[Study text]
In 2000, there were 608 hectares (1,502 acres) of Uva Rara planted throughout Italy with the vast majority in the Piedmont and Lombardy regions. Here the grape is a permitted blending variety in several DOCs and can be made as a varietal in the Colline Novaresi DOC. In the Oltrepò Pavese and San Colombano al Lambro DOC, Uva Rara is usually blended with Croatina and Barbera while in the Boca, Fara, Coste della Sesia DOC and Sizzano DOCs, it plays a secondary role to Nebbiolo. It is also permitted in the DOCG wine of Ghemme where it plays a similar role in softening the Nebbiolo-based wines of the region.

==Styles==
While Uva Rara is primarily a blending grape, adding softness and fruit to the wines, it can also be made into a varietal. According to Master of Wine Jancis Robinson, varietal styles of Uva Rara tend to be soft, medium bodied with a very perfumed bouquet but the potential to have a bitter finish.

==Synonyms==
Over the years Uva Rara has been known under a variety of synonyms including: Balsamea, Balsamina, Balsamina nera [sic], Bonarda, Bonarda di Cavaglia, Bonarda di Gattinara, Bonarda Novarese, Foglia Lucente, Martellana, Oriana, Orianella, Oriola, Raione, Rairon, Raplum, Raplun and Rara.

[What is required] Copy the passage of the Uva Rara text that opens with the words "In 2000, there" and closes with "of the region.", substituting "Vespolina" for "Croatina". This data has no connection to the Uva Rara text.

(Saved data entries)
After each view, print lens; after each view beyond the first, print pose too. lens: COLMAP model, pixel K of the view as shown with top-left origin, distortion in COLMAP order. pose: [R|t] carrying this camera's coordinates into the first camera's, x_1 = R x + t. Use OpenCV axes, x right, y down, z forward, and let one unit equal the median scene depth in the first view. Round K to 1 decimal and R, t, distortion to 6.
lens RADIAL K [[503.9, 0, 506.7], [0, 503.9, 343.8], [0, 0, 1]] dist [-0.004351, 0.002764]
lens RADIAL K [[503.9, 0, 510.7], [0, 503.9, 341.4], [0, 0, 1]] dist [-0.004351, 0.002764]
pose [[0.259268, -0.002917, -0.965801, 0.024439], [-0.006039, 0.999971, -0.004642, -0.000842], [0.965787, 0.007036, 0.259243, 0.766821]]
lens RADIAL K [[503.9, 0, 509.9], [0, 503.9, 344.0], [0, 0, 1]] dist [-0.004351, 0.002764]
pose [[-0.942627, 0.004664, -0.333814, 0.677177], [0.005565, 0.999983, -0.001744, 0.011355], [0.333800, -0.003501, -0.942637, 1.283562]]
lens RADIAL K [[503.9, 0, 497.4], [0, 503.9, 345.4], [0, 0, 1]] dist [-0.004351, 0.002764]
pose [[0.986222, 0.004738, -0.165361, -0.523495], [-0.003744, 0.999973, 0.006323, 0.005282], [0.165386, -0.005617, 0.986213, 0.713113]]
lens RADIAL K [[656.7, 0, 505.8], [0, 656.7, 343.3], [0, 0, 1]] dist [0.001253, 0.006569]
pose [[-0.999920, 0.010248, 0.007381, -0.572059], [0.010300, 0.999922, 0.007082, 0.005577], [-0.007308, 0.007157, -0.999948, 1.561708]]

[Written response]
In 2000, there were 608 hectares (1,502 acres) of Uva Rara planted throughout Italy with the vast majority in the Piedmont and Lombardy regions. Here the grape is a permitted blending variety in several DOCs and can be made as a varietal in the Colline Novaresi DOC. In the Oltrepò Pavese and San Colombano al Lambro DOC, Uva Rara is usually blended with Vespolina and Barbera while in the Boca, Fara, Coste della Sesia DOC and Sizzano DOCs, it plays a secondary role to Nebbiolo. It is also permitted in the DOCG wine of Ghemme where it plays a similar role in softening the Nebbiolo-based wines of the region.